Background information
- Born: September 19, 1982 Celje, Slovenia
- Instrument: Accordion
- Years active: 2005–present

= Luka Juhart =

Luka Juhart was born in Slovenia in 1982. After the graduation from the High School of Music in Maribor, in the class of Andrej Lorber, he entered the Academy of Music in Trossingen (Staatliche Hochschule für Musik Trossingen), where he graduated in the accordion class of Hugo Noth. He obtained two degrees: a pedagogical one (Diplom Musiklehrer, 2005) and an artistic one (Künstlerische Ausbildung, 2006). Currently he is doing a master's degree at the Hochschule für Musik Würzburg, in the class of Stefan Hussong. He has also taken part in master courses and workshops led by Margit Kern, Ivan Koval, Tomaž Lorenz, Christoph Bossert, etc.

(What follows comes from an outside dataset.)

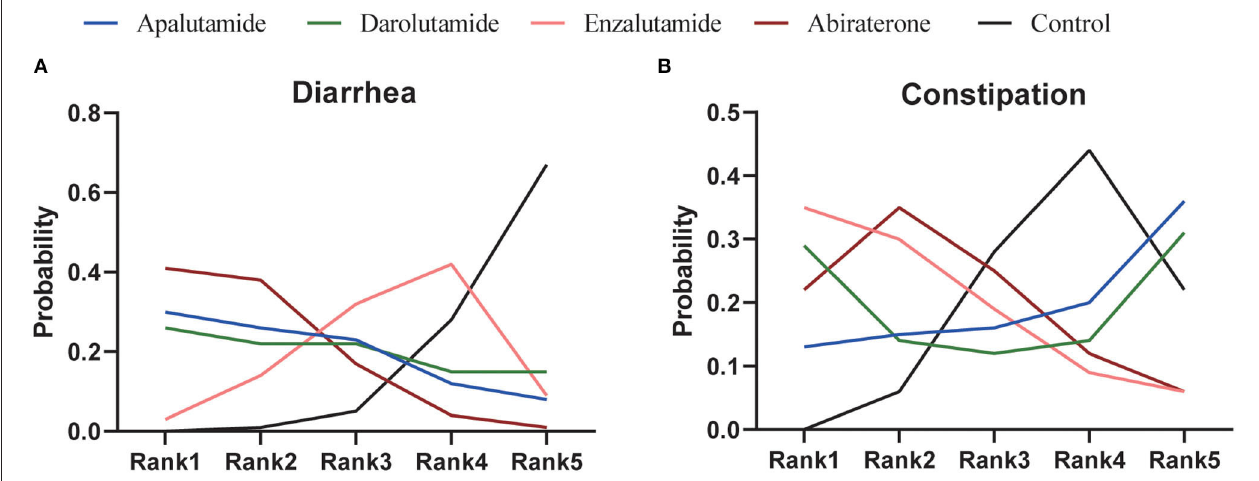
FIGURE 4 | Ranking of treatments in terms of diarrhea (A) and constipation (B) .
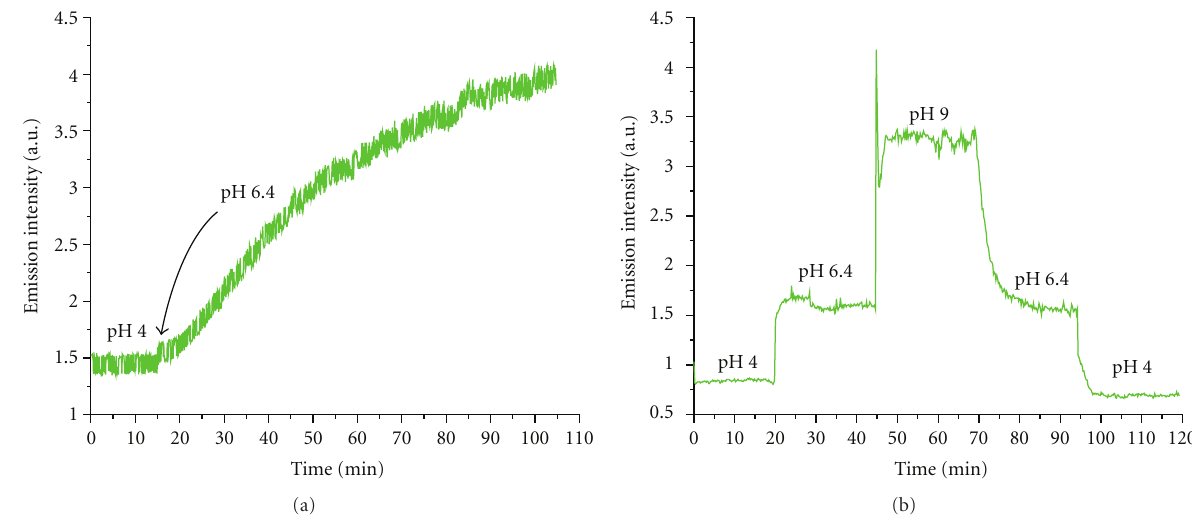
Figure 4: Fluorescence curves of the (a) non-templated and (b) templated sensor junctions showing a tenfold improvement of the response time. Each datapoint represents the average of twenty laser excitation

Luka Juhart has received several awards in national and international competitions, among which the Dr. Roman Klasinc Prize for exceptional artistic achievements (2001), the DAAD Prize for the best foreign student of the Academy of Music at Trossingen (2002) and the Iris Marquardt Prize (2003). He has given solo and chamber music concerts in Slovenia, Austria, Germany, Switzerland, Sweden, Denmark, France, Italy and Croatia. Occasionally, he records for various radio stations (such as RTV Ljubljana, RTV Maribor and ORF). Currently he's working with several contemporary composers, such as Uroš Rojko, Klaus Huber, Vinko Globokar and Stefan Beyer.